[Excerpt to read]
Skip to content

Conversation

@chuckwondo
Copy link
Collaborator

@TomNicholas, here are some changes to help things along a bit.

The tests on your branch were passing because the fits test was skipped due to astropy being missing. But for the same reason, mypy was failing.

This PR fixes this so that the fits test is no longer skipped, and also so that the vendored code is called instead of the code from the kerchunk lib.

Here's what I'm getting at this point with the changes in this PR:

$ pytest --run-network-tests virtualizarr/tests/test_readers/test_fits.py 
__________________________________________________ test_open_hubble_data __________________________________________________

    @requires_kerchunk
    @requires_network
    def test_open_hubble_data():
        # data from https://registry.opendata.aws/hst/
>       vds = open_virtual_dataset(
            "s3://stpubdata/hst/public/f05i/f05i0201m/f05i0201m_a1f.fits",
            reader_options={"storage_options": {"anon": True}},
        )

virtualizarr/tests/test_readers/test_fits.py:14: 
_ _ _ _ _ _ _ _ _ _ _ _ _ _ _ _ _ _ _ _ _ _ _ _ _ _ _ _ _ _ _ _ _ _ _ _ _ _ _ _ _ _ _ _ _ _ _ _ _ _ _ _ _ _ _ _ _ _ _ _ _ _
virtualizarr/backend.py:203: in open_virtual_dataset
    vds = backend_cls.open_virtual_dataset(
virtualizarr/readers/fits.py:38: in open_virtual_dataset
    {"refs": process_file(filepath, **(reader_options or {}))}
virtualizarr/vendor/kerchunk/fits.py:164: in process_file
    arr = g.empty(
.venv/lib/python3.11/site-packages/zarr/_compat.py:44: in inner_f
    return f(*args, **kwargs)
.venv/lib/python3.11/site-packages/zarr/core/group.py:2373: in empty
    return Array(self._sync(self._async_group.empty(name=name, shape=shape, **kwargs)))
.venv/lib/python3.11/site-packages/zarr/core/sync.py:185: in _sync
    return sync(
.venv/lib/python3.11/site-packages/zarr/core/sync.py:141: in sync
    raise return_result
.venv/lib/python3.11/site-packages/zarr/core/sync.py:100: in _runner
    return await coro
.venv/lib/python3.11/site-packages/zarr/core/group.py:1476: in empty
    return await async_api.empty(shape=shape, store=self.store_path, path=name, **kwargs)

[Dataset entries]
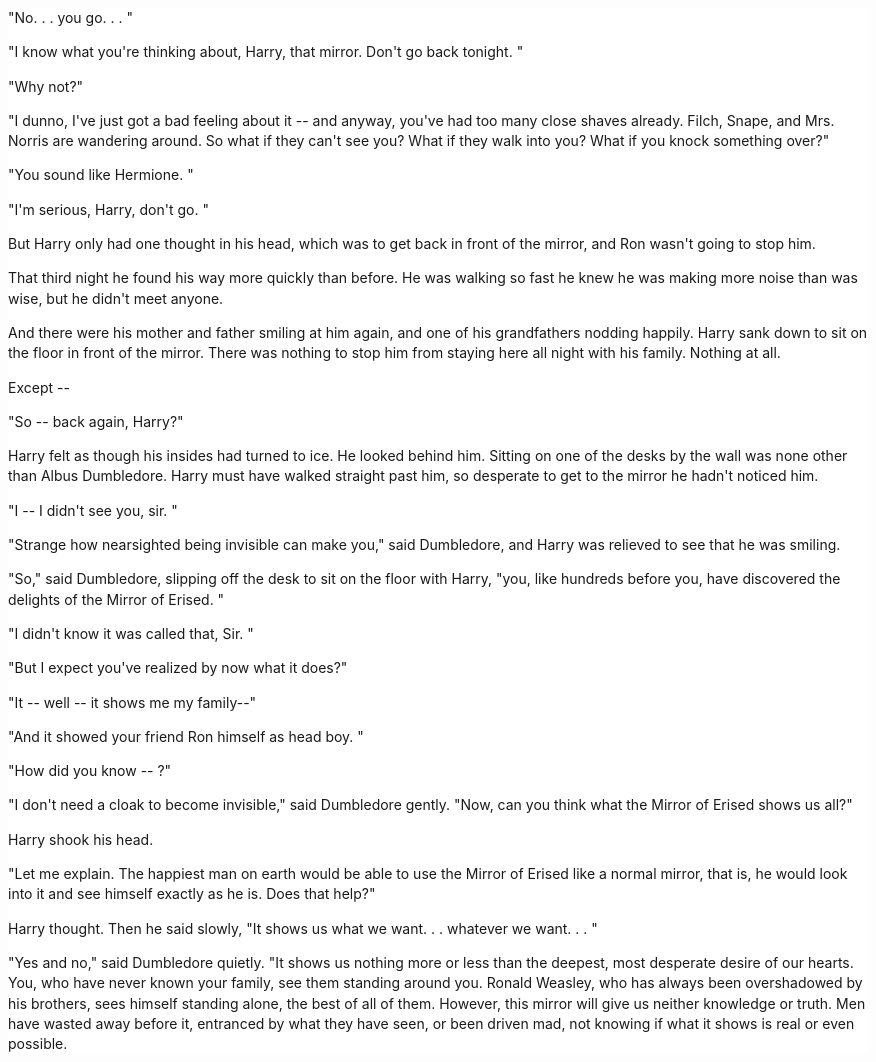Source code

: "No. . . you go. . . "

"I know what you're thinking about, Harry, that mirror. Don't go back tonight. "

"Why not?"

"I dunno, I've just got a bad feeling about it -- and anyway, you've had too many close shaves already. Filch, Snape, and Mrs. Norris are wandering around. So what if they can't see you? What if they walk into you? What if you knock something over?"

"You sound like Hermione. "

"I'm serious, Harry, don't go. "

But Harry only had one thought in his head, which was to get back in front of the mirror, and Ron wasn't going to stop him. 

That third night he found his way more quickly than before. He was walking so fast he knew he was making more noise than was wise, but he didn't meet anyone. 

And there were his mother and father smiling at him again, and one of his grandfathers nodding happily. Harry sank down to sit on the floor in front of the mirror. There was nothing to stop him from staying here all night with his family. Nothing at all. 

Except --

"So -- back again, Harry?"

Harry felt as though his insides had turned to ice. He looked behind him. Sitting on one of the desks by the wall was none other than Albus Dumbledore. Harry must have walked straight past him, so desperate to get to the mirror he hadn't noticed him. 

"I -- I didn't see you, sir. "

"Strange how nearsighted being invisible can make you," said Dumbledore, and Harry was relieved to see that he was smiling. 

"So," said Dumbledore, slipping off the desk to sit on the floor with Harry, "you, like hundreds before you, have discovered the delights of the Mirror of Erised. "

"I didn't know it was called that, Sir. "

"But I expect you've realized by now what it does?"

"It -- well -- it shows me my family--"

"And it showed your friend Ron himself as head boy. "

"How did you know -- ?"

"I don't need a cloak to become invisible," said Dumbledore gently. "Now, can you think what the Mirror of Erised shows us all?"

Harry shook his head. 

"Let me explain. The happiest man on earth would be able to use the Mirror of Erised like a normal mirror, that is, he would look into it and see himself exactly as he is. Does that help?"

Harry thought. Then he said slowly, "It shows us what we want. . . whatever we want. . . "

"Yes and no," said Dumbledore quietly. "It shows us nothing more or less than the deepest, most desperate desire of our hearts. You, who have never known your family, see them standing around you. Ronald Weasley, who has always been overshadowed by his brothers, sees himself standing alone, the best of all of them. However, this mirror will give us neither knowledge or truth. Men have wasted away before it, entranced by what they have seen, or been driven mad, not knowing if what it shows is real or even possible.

---

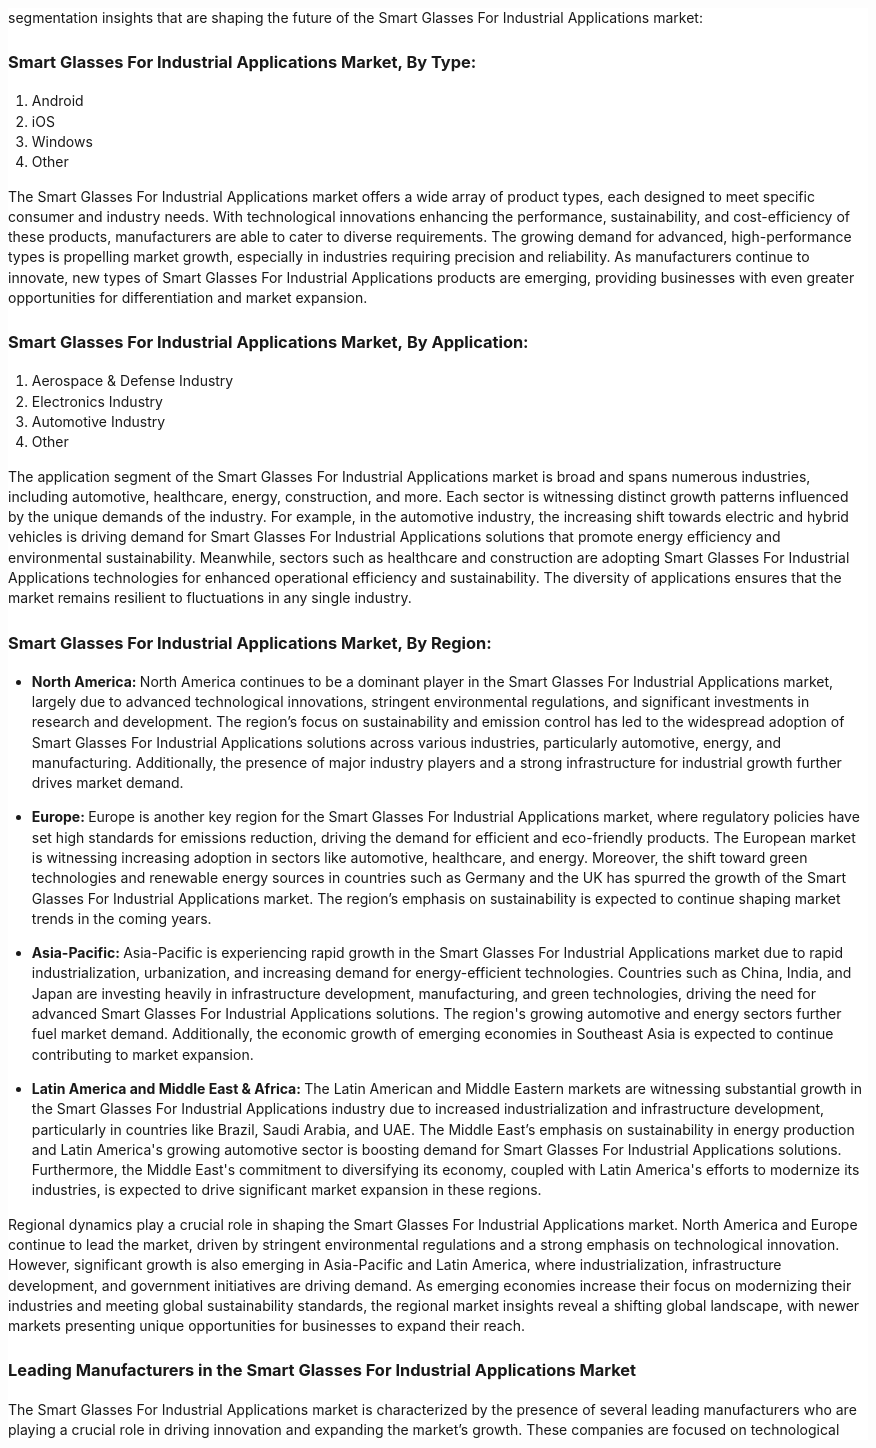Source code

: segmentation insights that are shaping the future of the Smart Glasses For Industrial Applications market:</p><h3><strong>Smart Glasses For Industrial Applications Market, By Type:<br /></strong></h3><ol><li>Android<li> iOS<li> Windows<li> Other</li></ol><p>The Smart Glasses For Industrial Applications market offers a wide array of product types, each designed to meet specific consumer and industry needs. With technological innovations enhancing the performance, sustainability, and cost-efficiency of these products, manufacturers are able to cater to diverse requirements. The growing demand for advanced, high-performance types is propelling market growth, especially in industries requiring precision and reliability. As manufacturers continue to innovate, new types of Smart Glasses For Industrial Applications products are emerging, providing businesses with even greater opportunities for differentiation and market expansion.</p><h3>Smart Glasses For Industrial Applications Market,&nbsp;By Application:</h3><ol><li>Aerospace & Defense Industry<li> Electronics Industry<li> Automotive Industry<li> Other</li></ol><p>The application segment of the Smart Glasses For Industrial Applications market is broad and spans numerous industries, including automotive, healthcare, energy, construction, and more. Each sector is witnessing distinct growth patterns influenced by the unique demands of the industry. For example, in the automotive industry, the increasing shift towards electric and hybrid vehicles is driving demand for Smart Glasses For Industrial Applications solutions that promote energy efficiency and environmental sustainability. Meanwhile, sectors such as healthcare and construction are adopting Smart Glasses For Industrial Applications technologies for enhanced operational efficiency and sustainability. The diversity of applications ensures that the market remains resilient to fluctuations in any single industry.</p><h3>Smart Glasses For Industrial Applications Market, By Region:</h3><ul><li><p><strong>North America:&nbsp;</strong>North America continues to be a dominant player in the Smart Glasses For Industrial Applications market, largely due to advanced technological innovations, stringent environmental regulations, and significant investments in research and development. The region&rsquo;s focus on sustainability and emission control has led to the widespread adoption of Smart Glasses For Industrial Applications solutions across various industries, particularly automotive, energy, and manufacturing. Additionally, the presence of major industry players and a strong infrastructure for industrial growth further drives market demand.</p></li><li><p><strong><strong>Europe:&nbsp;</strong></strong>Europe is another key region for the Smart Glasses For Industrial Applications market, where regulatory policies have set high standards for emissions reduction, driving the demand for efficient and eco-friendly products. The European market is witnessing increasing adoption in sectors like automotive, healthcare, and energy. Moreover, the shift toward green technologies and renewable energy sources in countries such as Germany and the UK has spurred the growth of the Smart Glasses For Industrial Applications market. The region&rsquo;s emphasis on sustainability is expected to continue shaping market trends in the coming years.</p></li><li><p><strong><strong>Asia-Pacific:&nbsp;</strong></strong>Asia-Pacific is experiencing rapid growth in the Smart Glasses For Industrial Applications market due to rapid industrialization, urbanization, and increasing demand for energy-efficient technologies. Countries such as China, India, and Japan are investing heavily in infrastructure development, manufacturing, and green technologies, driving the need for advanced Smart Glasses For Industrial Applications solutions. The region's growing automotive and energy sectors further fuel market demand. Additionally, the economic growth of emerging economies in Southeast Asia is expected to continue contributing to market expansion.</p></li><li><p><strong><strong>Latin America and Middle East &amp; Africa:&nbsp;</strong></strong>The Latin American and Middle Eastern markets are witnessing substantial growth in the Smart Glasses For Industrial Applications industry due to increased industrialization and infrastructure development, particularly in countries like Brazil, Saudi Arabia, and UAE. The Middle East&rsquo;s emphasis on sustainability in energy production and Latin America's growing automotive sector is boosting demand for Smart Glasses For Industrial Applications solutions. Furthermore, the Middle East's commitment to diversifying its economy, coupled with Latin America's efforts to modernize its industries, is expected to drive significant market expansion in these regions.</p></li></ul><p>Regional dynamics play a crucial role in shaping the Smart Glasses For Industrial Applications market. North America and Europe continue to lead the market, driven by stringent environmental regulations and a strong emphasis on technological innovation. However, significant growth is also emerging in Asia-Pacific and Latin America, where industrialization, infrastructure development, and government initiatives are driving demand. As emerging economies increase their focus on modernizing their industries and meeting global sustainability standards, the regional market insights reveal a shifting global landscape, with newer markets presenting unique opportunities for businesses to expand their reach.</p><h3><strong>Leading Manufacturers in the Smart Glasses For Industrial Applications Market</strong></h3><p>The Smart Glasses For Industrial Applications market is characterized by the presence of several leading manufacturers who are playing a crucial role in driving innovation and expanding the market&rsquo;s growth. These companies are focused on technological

==

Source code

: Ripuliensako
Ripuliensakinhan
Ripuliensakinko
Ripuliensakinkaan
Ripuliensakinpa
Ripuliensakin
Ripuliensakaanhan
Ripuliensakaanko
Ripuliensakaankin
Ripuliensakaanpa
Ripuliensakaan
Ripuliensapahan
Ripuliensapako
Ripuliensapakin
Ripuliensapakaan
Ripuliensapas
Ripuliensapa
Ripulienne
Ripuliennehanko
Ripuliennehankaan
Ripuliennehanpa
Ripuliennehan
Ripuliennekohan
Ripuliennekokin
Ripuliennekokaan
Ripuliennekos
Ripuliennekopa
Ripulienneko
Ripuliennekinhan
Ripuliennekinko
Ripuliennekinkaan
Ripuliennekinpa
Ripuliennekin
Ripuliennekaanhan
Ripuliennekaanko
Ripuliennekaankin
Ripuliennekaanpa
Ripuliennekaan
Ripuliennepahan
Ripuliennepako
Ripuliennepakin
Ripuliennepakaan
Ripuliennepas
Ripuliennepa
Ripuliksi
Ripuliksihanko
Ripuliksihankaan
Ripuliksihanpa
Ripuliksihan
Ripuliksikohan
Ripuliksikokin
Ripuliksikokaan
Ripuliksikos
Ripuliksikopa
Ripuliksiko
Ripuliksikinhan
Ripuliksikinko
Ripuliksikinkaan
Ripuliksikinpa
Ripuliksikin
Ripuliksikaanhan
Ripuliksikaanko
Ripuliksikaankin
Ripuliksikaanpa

[Activity 1]
From the pull request comment, copy the stretch from "Conversation" through "the kerchunk lib." verbatim.
[Activity 2]
In the first block of rows, turn the stretch from the line containing "did you know" through the line containing "or even possible." into a numbered list. Leave out the blank lines.

[Response 1]
Conversation

@chuckwondo
Copy link
Collaborator

@TomNicholas, here are some changes to help things along a bit.

The tests on your branch were passing because the fits test was skipped due to astropy being missing. But for the same reason, mypy was failing.

This PR fixes this so that the fits test is no longer skipped, and also so that the vendored code is called instead of the code from the kerchunk lib.

[Response 2]
1. "How did you know -- ?"
2. "I don't need a cloak to become invisible," said Dumbledore gently. "Now, can you think what the Mirror of Erised shows us all?"
3. Harry shook his head. 
4. "Let me explain. The happiest man on earth would be able to use the Mirror of Erised like a normal mirror, that is, he would look into it and see himself exactly as he is. Does that help?"
5. Harry thought. Then he said slowly, "It shows us what we want. . . whatever we want. . . "
6. "Yes and no," said Dumbledore quietly. "It shows us nothing more or less than the deepest, most desperate desire of our hearts. You, who have never known your family, see them standing around you. Ronald Weasley, who has always been overshadowed by his brothers, sees himself standing alone, the best of all of them. However, this mirror will give us neither knowledge or truth. Men have wasted away before it, entranced by what they have seen, or been driven mad, not knowing if what it shows is real or even possible.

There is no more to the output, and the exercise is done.